È difficile prevedere come sarà un post-conflitto in una fase in cui non è dato di sapere quali sviluppi assumerà e come potrà concludersi. La speranza rimane sempre che esso finisca quanto prima, possibilmente senza altre vittime, perché ogni attimo in cui si prolunga è di troppo. Il conflitto in Ucraina è anche il risultato di rapporti internazionali incrinati da anni. Nessun conflitto nasce infatti dal nulla. Esso rappresenta, nello specifico, la conseguenza di azioni e decisioni che si sono sedimentate nel corso del tempo, di anni, e questo, purtroppo, a scapito di una moltitudine di innocenti. L’urgenza, in questo momento è porre fine al conflitto e ristabilire la giustizia e, di seguito, unire gli sforzi per ricostruire, non solo quanto è stato distrutto materialmente, ma anche la devastazione che la guerra causa negli animi delle persone e nei rapporti tra i gruppi sociali e i popoli. Questo vale per la guerra in Ucraina come anche per tutte le guerre che sono in atto in questo momento e che sembrano dimenticate o per quei conflitti cosiddetti dormienti. In tal senso, il monito del Papa che ci ricorda come ci troviamo a vivere una terza guerra mondiale frammentata è purtroppo realtà. Serve una mobilitazione internazionale alimentata da buona volontà, da un’apertura ad un vero dialogo e, soprattutto, dal desiderio tenace di porre fine a questi conflitti operando per il ristabilimento della pace. Serve più che altro un lavoro meticoloso nel ristabilire fiducia fra le nazioni per arrivare non ad una pace apparente, ma ad una armonia effettiva nel vissuto quotidiano. Per questo sarebbe necessario un approccio che, mettendo da parte la logica del potere e del dominio, abbracci una politica in grado di porre la dignità della persona umana al centro di ogni azione.
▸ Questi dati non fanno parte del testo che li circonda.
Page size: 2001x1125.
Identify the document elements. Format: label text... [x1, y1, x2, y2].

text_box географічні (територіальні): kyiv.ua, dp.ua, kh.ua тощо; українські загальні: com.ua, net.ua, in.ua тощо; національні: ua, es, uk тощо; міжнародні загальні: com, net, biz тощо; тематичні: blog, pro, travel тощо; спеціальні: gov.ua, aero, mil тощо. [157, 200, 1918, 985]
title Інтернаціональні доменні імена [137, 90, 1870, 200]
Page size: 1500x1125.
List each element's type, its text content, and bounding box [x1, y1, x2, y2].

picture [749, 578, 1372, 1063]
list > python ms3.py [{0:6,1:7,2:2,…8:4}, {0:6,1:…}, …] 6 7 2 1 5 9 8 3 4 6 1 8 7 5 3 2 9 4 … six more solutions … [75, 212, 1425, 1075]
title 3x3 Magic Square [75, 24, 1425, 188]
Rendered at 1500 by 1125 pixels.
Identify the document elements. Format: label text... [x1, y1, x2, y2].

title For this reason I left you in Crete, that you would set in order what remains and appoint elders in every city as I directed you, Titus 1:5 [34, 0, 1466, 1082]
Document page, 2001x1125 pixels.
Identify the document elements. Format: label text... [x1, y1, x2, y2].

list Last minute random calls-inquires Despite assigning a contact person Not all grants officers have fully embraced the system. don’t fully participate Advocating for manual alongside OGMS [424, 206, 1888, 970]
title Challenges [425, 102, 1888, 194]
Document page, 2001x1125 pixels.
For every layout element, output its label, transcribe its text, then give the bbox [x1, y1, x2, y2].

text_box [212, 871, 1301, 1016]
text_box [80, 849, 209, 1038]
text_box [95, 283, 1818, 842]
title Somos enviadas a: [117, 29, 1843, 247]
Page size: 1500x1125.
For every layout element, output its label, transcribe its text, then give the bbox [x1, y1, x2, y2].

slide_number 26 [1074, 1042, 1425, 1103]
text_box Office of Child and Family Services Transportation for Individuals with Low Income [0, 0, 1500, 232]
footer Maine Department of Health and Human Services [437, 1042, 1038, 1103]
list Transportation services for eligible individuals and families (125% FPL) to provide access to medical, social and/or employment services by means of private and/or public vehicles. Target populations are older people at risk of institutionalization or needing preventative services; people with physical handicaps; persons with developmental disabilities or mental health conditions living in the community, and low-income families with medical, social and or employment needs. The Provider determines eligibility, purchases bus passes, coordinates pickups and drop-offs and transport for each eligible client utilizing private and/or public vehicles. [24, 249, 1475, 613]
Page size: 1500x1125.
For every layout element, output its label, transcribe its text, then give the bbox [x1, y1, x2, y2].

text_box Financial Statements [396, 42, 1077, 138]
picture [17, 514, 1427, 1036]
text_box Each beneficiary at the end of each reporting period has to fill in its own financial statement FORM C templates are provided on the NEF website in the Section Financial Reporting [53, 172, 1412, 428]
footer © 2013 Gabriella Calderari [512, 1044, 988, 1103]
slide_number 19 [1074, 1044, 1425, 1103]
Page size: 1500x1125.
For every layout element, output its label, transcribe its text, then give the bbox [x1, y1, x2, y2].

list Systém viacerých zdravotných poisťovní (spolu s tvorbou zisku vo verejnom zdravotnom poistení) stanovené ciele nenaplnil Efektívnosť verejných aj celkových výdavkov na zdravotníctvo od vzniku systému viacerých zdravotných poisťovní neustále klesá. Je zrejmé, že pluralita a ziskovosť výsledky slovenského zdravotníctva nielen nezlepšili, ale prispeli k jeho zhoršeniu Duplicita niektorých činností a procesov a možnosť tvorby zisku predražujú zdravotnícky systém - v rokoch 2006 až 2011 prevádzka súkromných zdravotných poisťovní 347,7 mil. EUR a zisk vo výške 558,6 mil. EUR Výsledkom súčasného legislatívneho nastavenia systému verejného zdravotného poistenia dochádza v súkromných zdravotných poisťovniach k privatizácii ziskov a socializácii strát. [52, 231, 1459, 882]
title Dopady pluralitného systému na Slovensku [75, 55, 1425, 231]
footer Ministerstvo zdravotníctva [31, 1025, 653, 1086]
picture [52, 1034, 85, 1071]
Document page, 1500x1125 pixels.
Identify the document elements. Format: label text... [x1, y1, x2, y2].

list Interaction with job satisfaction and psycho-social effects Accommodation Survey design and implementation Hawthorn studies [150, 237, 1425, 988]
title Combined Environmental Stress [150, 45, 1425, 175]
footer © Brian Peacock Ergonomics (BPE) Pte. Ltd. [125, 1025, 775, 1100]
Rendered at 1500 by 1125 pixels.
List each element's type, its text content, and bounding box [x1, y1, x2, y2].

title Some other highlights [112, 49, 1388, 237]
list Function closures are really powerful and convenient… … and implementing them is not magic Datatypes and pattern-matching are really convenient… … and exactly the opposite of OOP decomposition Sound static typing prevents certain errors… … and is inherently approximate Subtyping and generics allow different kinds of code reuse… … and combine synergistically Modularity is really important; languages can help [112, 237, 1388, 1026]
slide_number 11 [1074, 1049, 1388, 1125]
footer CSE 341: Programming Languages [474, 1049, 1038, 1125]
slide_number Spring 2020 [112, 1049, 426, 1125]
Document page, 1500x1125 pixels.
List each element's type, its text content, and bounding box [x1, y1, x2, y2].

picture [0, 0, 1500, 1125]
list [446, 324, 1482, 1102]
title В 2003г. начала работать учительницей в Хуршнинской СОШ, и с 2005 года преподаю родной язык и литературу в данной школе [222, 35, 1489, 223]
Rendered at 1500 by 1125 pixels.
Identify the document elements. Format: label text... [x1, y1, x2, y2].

Nel 1975 la Conferenza di Helsinki, che vide la firma di un documento da parte di 35 Stati, tra i quali Usa e Urss, stabilizzò le relazioni tra il blocco occidentale e quello comunista. Potrebbe oggi un’iniziativa del genere risolvere le frizioni attuali anche se in un mondo sensibilmente mutato rispetto a quasi 50 anni fa?
Bisogna ricordare che la Conferenza di Helsinki del 1975 è stata il frutto di un lungo processo. I primi suggerimenti per una Conferenza sulla sicurezza europea esistevano già dai primi anni cinquanta e vennero formalizzati con l’appello di Budapest del 17 marzo 1969, rivolto dai Paesi membri del Patto di Varsavia agli Stati europei, proponendo la preparazione di una riunione paneuropea, con lo scopo di trovare una soluzione alla divisione dell’Europa e per creare un solido sistema di sicurezza collettiva. L’appello affermava “il presente e l’avvenire dei popoli dell’Europa è legato indissolubilmente al mantenimento e al consolidamento della pace sul nostro continente.” La Santa Sede è stata invitata a partecipare ai preparativi di una tale conferenza e ha potuto contribuire con la sua propria visione alle intense discussioni tra gli Stati che hanno dato vita alla Conferenza di Helsinki. Per lanciare un tale processo di dialogo, sempre valido per superare le forti contrapposizioni, mi pare fondamentale il riconoscimento che la pace fra le nazioni come valore morale prima ancora che come questione politica “può venire instaurata e consolidata solo nel pieno rispetto dell’ordine stabilito da Dio” (Giovanni XXIII, Pacem in Terris), da cui segue la responsabilità di proteggere la dignità umana. Quando si parla di una nuova Conferenza di Helsinki, si sottolinea principalmente lo spirito, quello di cercare nel dialogo e con parità di diritti, principi condivisi e reciproche garanzie di sicurezza basate su intese diplomatiche, che tornino, alla fine, a favore di tutte le parti, benché si tratti di soggetti con interessi contrapposti. Logicamente, tutte le conferenze di pace richiedono uno sforzo, ma anche sacrificio, reciproca disponibilità a trovare compromessi, in vista del bene supremo della pace.